Better alignment with LangGraph¶

This follows the usual LangGraph split:

nodes do work and persist state updates
routing stays explicit in graph edges
interrupts remain at the surface node that actually pauses execution

Importantly, conditional edge functions should stay simple and side-effect free. Mutating state in edge functions would make checkpoint behavior harder to reason about.

What should not change¶

ask_user remains the only interrupt() node
planner thread namespacing in planner_thread_id() stays unchanged
outer run_planner_step() bootstrap/resume contract stays unchanged
domain helpers keep owning decomposition, acquisition, validation, and schema merge logic
planner still emits exactly one actionable decision per iteration

This proposal is an internal graph refactor, not an outer orchestration redesign.

Migration order¶

Stage 1: extract `tick`¶

Change START -> plan to START -> tick -> plan first. Remove iteration increment and terminal checks from plan_node() but keep the rest intact.

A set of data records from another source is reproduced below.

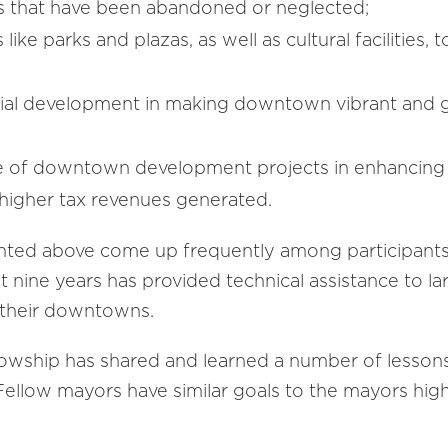
tes that have been abandoned or neglected;
 like parks and plazas, as well as cultural facilitie
tial development in making downtown vibrant and 
of downtown development projects in enhancing the 
 higher tax revenues generated.
ighted above come up frequently among participants
st nine years has provided technical assistance to la
 their downtowns.
llowship has shared and learned a number of less
llow mayors have similar goals to the mayors highl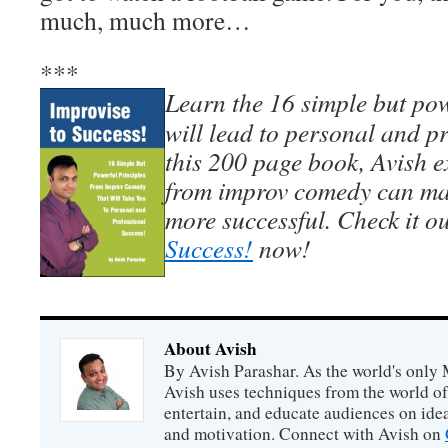
much, much more…
***
Learn the 16 simple but pow
will lead to personal and pr
this 200 page book, Avish e
from improv comedy can mak
more successful. Check it o
Success!
now!
About Avish
By Avish Parashar. As the world's only 
Avish uses techniques from the world o
entertain, and educate audiences on idea
and motivation. Connect with Avish on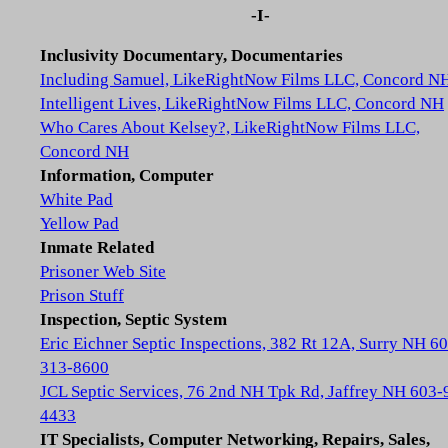
-I-
Inclusivity Documentary, Documentaries
Including Samuel, LikeRightNow Films LLC, Concord N
Intelligent Lives, LikeRightNow Films LLC, Concord NH
Who Cares About Kelsey?, LikeRightNow Films LLC,
Concord NH
Information, Computer
White Pad
Yellow Pad
Inmate Related
Prisoner Web Site
Prison Stuff
Inspection, Septic System
Eric Eichner Septic Inspections, 382 Rt 12A, Surry NH 6
313-8600
JCL Septic Services, 76 2nd NH Tpk Rd, Jaffrey NH 603-
4433
IT Specialists, Computer Networking, Repairs, Sales,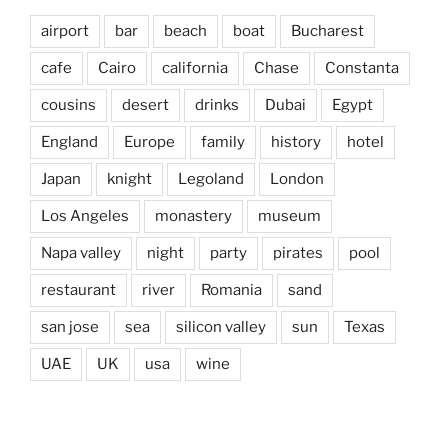
airport
bar
beach
boat
Bucharest
cafe
Cairo
california
Chase
Constanta
cousins
desert
drinks
Dubai
Egypt
England
Europe
family
history
hotel
Japan
knight
Legoland
London
Los Angeles
monastery
museum
Napa valley
night
party
pirates
pool
restaurant
river
Romania
sand
san jose
sea
silicon valley
sun
Texas
UAE
UK
usa
wine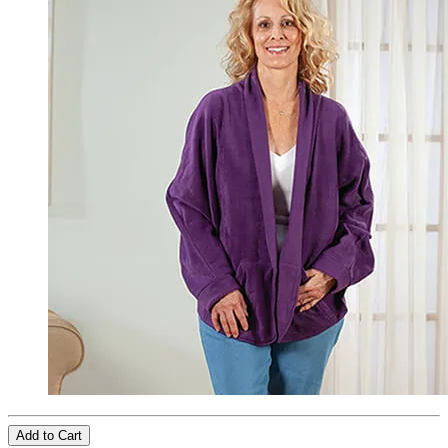
Add to Cart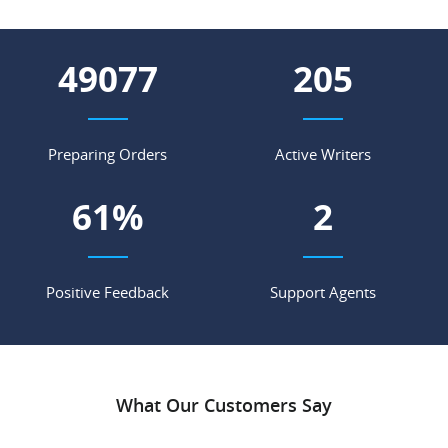
55848
233
Preparing Orders
Active Writers
69
%
2
Positive Feedback
Support Agents
What Our Customers Say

This gives the cleanest first seam with minimal checkpoint churn.

Stage 2: extract `bootstrap_gate`¶

Move region/currency gating out next. This preserves current interrupt behavior because the graph still routes through ask_user -> observe_user.

Stage 3: extract `prepare_context`¶

Move proactive decomposition and schema composition out before any planning decision.

Stage 4: extract `acquisition_gate`¶

Move deterministic calculator and acquisition routing out of the LLM path.

Stage 5: slim to `llm_plan_node()`¶

Reduce the old planner node to prompt construction and structured decision generation only.

Stage 6: extract `decision_policy`¶

Move all decision rewrites and retry caps into one post-planning policy node.

Only after behavior is stable should tests be renamed/reorganized.

Risks and anti-patterns to avoid¶

Do not move state mutation into edge functions¶

Conditional edges should inspect state and return route labels only. Nodes should own mutations so checkpoints capture phase changes explicitly.

Do not increment iterations in every gate¶

Only tick should change iterations. Otherwise attempt logs and turn-scoped search extraction in run_planner_step() will drift.

Do not turn every policy rule into a node¶

One decision_policy node is enough. A longer chain like derived_redirect -> source_policy -> retry_policy -> calculator_policy would make the graph harder to follow than it is today.

Do not move interrupts into policy gates¶

ask_user should remain the single interrupting node. Gate nodes should create decisions, not pause execution themselves.

Recommendation¶

Adopt the staged graph split above.

The key design rule is:

deterministic orchestration belongs in graph phases; business logic stays in helpers; LLM planning stays small.

That keeps the planner graph honest: the graph shows the lifecycle, while helpers keep the domain complexity out of routing glue.